Among those resolutions being repealed, resolution CMA-16-20, which enacted the closure of all Navajo Nation-owned and maintained roads to visitors and tourists, was rescinded to promote economic growth for businesses. Prior to the signing, Legislation 0104-21 was unanimously approved by the Navajo Nation Council with a vote of 23 in favor and 0 opposed, and was then delivered to President Nez, awaiting his approval or veto.
In early June, the Naabik’iyati’ Committee approved Legislation No. 0076-21, which would have reopened eight Navajo tribal parks at full capacity with COVID-19 safety protocols enforced. President Nez responded then by vetoing Legislation 0076-21, citing that tribal parks be reopened at 50% capacity due to the unknown of visitors’ health when they travel to the Navajo Nation. Additionally, in his memo to Speaker Damon, President Nez stated that with the spread of COVID-19 variants, it is critical that leadership follow the advice of health experts in order to protect Navajo citizens. In response, the Navajo Nation Council held a Navajo Nation Council special session to draft Legislation No. 0104-21 that rescinded language repealing COVID-19 related legislation implemented at the beginning of the pandemic.
“After today, this signage ceremony has solidified the reopening of the tribal parks by working with each division and programs to make sure there is a reopening plan in place,” said Delegate Daniels. “Thank you to the business owners for assisting with that plan and making sure you still wear your mask and that you are adhering to CDC guidelines.”
Legislation 0104-21 supporters marched their way to the Navajo Nation Veterans Memorial Park, across from the Office of the President and Vice-President to share their continued stress on the closure of the Navajo Nation, and to urge President Nez to approve the legislation and reopen the Navajo tribal parks.
When it was announced from the Office of the President and Vice President, that President Nez would sign the legislation, event planning then swiftly went into effect to organize a signing ceremony in front of the Veteran’s Memorial Park where multiple supporters were situated. Among those in attendance were many supporters from various Navajo tour companies.
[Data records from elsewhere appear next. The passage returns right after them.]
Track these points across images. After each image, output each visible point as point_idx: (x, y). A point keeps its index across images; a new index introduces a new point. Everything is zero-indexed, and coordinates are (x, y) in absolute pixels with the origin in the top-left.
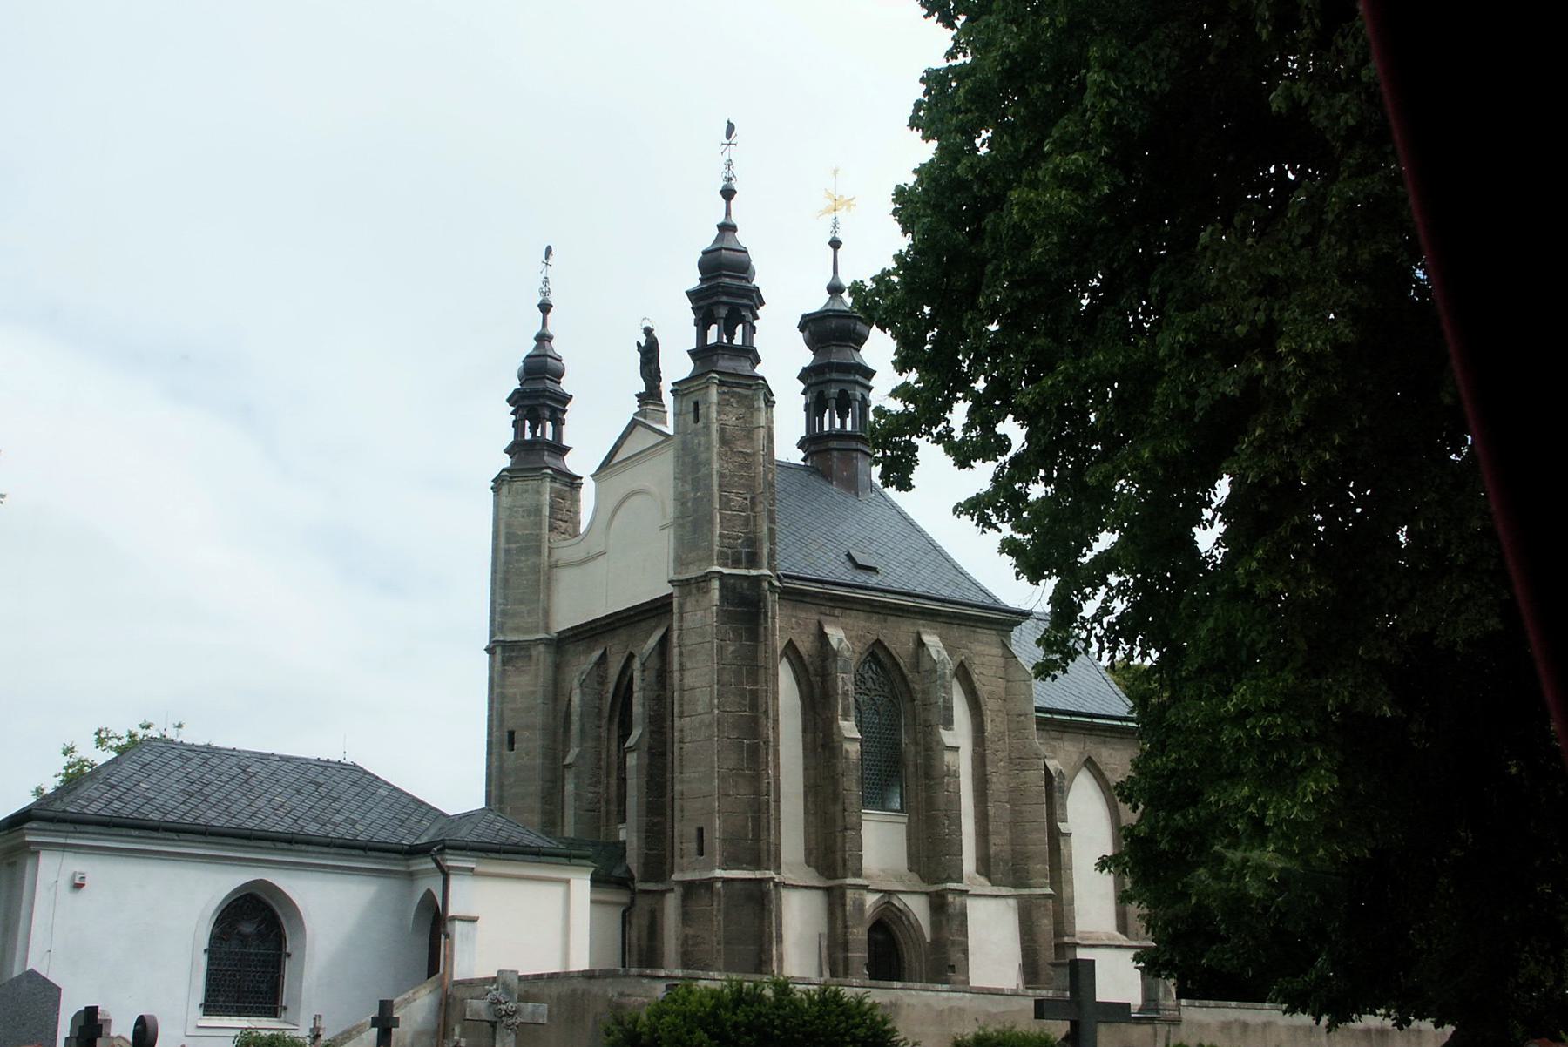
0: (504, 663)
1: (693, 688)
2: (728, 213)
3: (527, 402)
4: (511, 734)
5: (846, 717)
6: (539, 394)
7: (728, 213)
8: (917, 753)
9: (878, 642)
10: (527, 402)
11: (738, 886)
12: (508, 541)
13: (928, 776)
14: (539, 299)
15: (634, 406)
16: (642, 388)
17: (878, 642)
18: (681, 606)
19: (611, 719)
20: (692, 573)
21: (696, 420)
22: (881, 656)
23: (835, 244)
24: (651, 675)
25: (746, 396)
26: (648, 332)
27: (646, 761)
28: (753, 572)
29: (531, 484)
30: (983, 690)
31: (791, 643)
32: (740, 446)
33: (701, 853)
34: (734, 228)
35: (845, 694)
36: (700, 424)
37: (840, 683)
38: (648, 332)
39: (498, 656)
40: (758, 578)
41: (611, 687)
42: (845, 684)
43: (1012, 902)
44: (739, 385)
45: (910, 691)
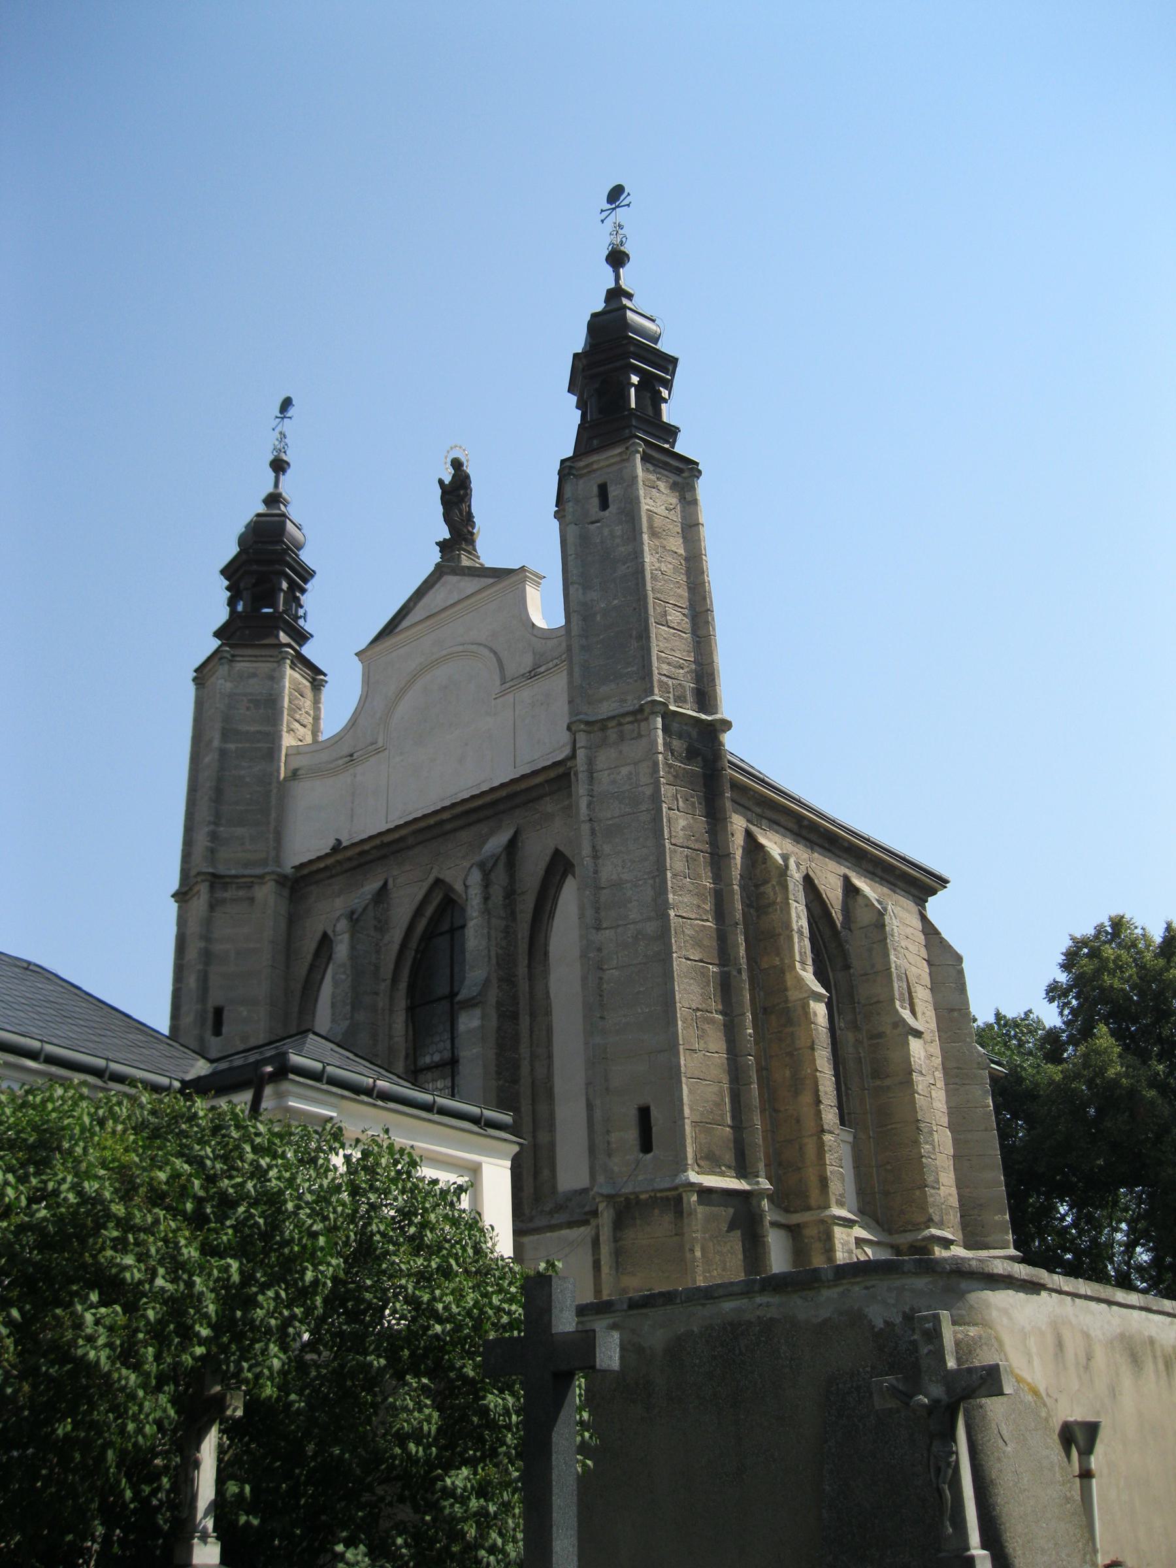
0: (212, 907)
1: (618, 885)
2: (617, 278)
3: (255, 567)
4: (219, 1012)
6: (266, 575)
8: (858, 1042)
10: (255, 567)
12: (226, 735)
13: (876, 1074)
14: (271, 457)
15: (435, 556)
16: (444, 533)
18: (590, 762)
19: (395, 980)
20: (606, 709)
21: (604, 505)
24: (497, 892)
26: (457, 464)
27: (493, 1022)
28: (704, 717)
29: (264, 667)
33: (646, 1145)
35: (801, 933)
36: (613, 508)
38: (457, 464)
39: (200, 904)
41: (396, 936)
45: (844, 955)
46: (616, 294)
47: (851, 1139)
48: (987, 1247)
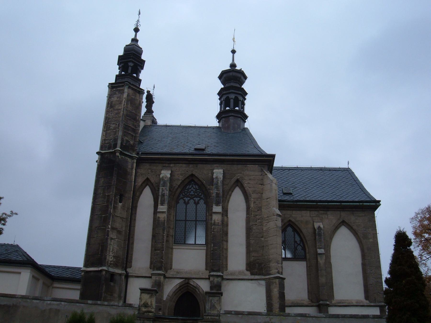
2: (136, 36)
5: (162, 204)
7: (136, 36)
9: (192, 175)
11: (92, 273)
17: (192, 175)
22: (196, 180)
23: (233, 52)
25: (122, 90)
30: (249, 190)
31: (148, 179)
32: (117, 107)
34: (137, 41)
35: (163, 195)
37: (161, 190)
40: (114, 153)
42: (163, 191)
43: (263, 283)
44: (119, 87)
46: (135, 40)
47: (205, 248)
48: (270, 274)
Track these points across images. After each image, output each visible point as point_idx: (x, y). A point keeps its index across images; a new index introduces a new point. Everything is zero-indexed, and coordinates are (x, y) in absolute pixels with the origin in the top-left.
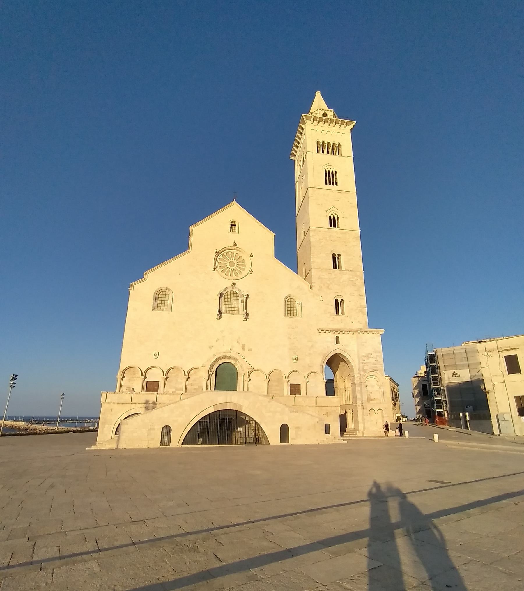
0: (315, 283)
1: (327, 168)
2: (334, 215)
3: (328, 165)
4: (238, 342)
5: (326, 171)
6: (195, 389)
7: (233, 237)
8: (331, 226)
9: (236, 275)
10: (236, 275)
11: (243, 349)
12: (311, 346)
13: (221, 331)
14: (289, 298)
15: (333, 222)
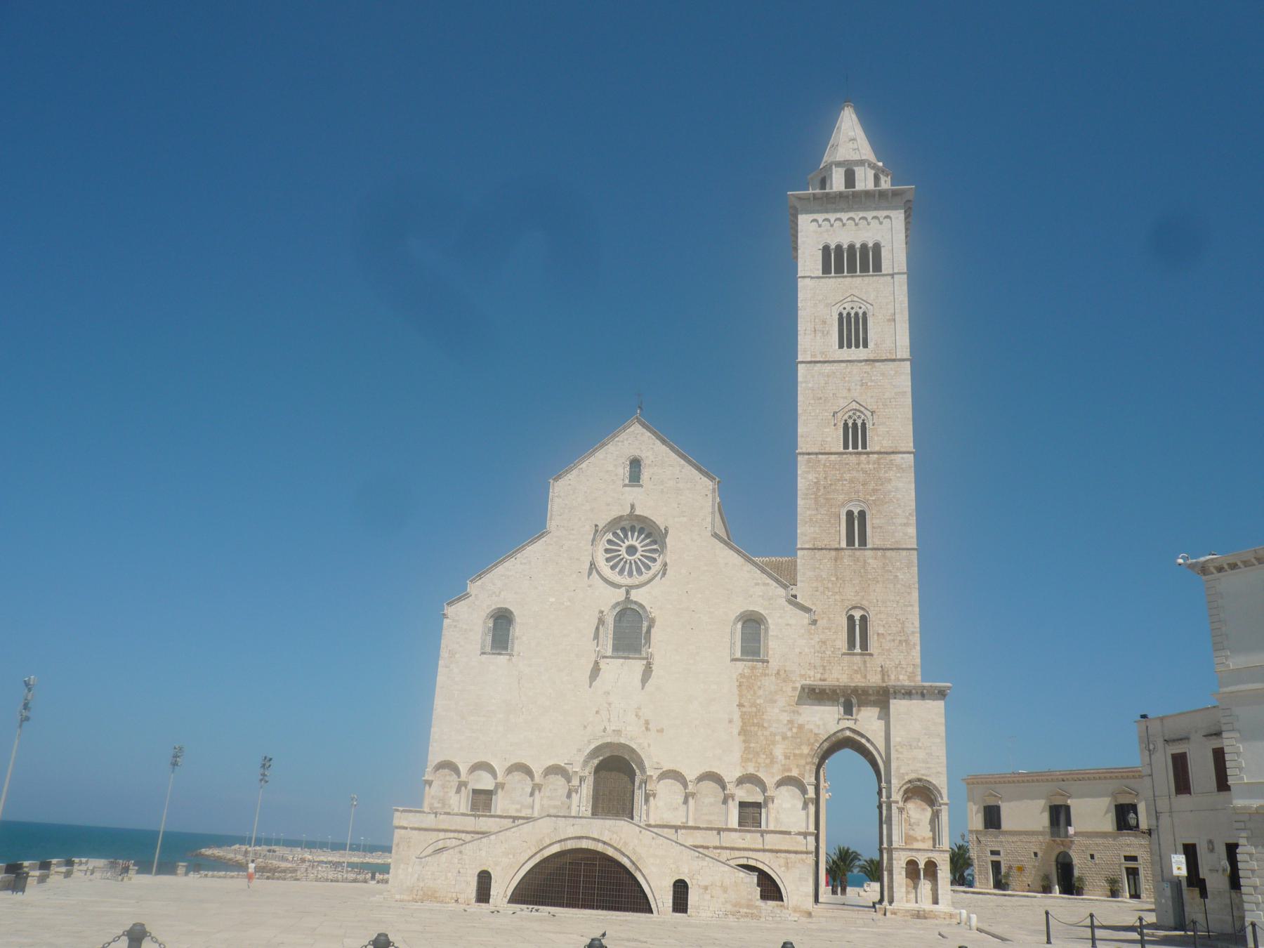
0: (802, 581)
1: (845, 309)
2: (855, 420)
3: (849, 299)
4: (636, 716)
5: (841, 314)
6: (555, 807)
7: (633, 494)
8: (846, 446)
9: (640, 572)
10: (640, 572)
11: (647, 729)
12: (788, 721)
13: (605, 693)
14: (745, 619)
15: (855, 434)
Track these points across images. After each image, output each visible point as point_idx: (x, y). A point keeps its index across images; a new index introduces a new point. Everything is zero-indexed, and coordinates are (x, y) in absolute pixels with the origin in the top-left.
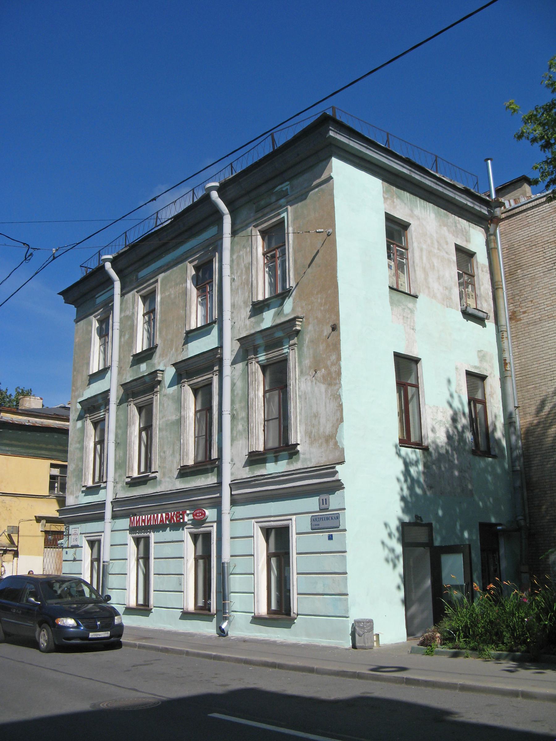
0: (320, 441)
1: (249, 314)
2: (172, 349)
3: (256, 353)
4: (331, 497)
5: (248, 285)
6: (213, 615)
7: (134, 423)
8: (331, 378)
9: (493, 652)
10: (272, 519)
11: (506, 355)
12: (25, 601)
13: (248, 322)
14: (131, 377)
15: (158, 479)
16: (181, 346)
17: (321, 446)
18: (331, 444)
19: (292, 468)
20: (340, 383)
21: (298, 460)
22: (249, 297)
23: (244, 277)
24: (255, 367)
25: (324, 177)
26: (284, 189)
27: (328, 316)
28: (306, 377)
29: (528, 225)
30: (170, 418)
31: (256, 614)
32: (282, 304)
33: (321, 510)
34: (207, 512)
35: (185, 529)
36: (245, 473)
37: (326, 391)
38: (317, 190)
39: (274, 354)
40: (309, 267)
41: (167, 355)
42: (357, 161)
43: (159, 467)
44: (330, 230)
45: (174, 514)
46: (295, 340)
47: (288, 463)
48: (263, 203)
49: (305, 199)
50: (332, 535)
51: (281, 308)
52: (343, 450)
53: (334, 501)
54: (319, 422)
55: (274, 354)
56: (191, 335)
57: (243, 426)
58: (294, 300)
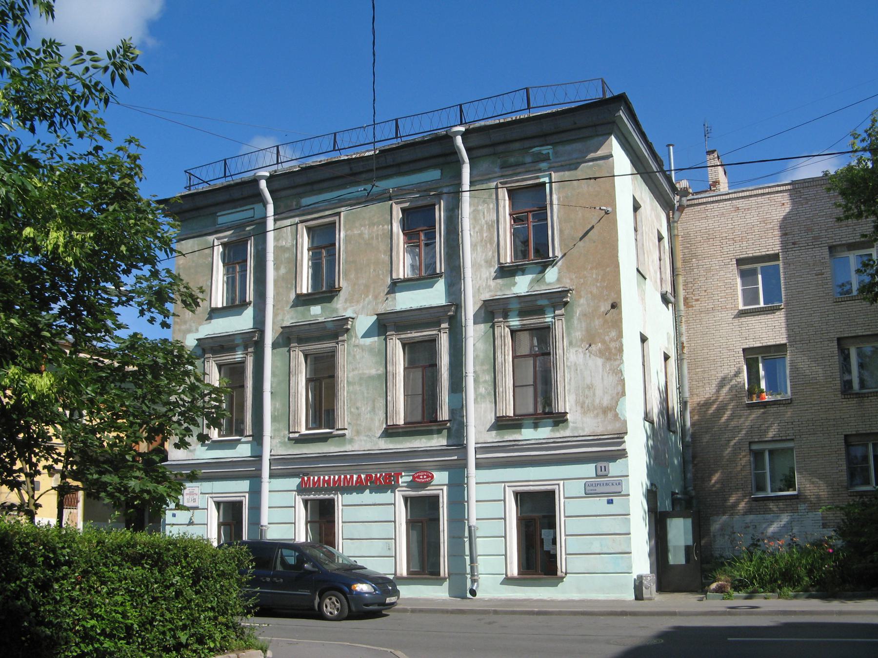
0: (595, 412)
1: (493, 275)
2: (367, 296)
3: (506, 316)
4: (611, 464)
5: (491, 244)
6: (445, 579)
7: (301, 372)
8: (610, 353)
9: (790, 593)
10: (531, 483)
11: (684, 339)
12: (279, 568)
13: (492, 283)
14: (292, 318)
15: (347, 436)
16: (382, 294)
17: (597, 415)
18: (610, 415)
19: (558, 435)
20: (621, 358)
21: (567, 427)
22: (493, 256)
23: (485, 235)
24: (503, 332)
25: (600, 153)
26: (544, 152)
27: (605, 293)
28: (576, 349)
29: (706, 218)
30: (367, 372)
31: (509, 575)
32: (543, 271)
33: (597, 476)
34: (436, 474)
35: (397, 492)
36: (493, 437)
37: (604, 365)
38: (591, 163)
39: (532, 321)
40: (581, 239)
41: (358, 302)
42: (623, 141)
43: (349, 424)
44: (610, 209)
45: (381, 475)
46: (562, 311)
47: (552, 431)
48: (512, 160)
49: (576, 169)
50: (612, 500)
51: (540, 276)
52: (625, 422)
53: (614, 468)
54: (594, 394)
55: (532, 321)
56: (396, 286)
57: (486, 389)
58: (559, 270)
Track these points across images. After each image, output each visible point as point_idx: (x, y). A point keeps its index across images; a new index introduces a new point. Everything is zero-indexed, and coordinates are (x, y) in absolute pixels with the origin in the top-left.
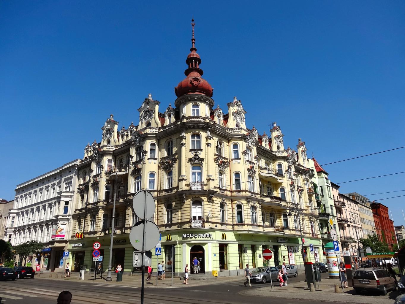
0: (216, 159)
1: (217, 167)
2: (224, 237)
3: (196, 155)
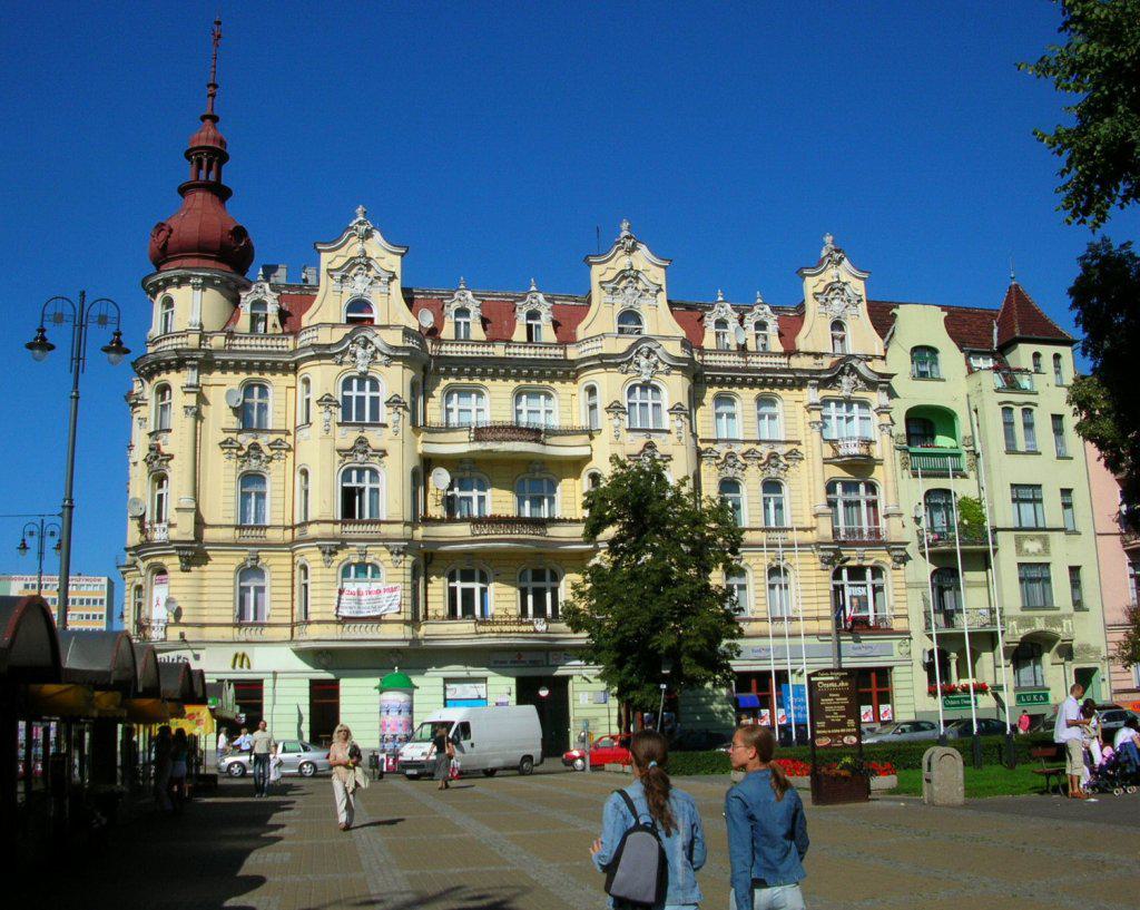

“We have a long way to go to help rebuild Navajo-owned businesses in the tourism industry and the Navajo Nation Council has been aware of how much these businesses have suffered during the pandemic and closure,” said Council Delegate Nathaniel Brown. “It is up to leadership to hear from businesses and community members to learn how much it would cost and what type of assistance would be needed to boost their revenue.”
President Nez expressed his gratitude to Council Delegate Carl Slater for sponsoring the legislation. Legislation 0104-21 will also authorize in-person instruction for Navajo schools with a required safety plan, and reopen the Navajo Nation to tourists/visitors at 50% occupancy.
“On behalf of the 24th Navajo Nation Council, I want to thank the collaborative work that the Office of the President and Vice President have done to progress our Nation forward in these uncertain times,” said Speaker Seth Damon. “As we reopen, it is crucial that we remain vigilant by wearing masks, socially distancing ourselves, and washing our hands to protect our Diné People as businesses reopen.”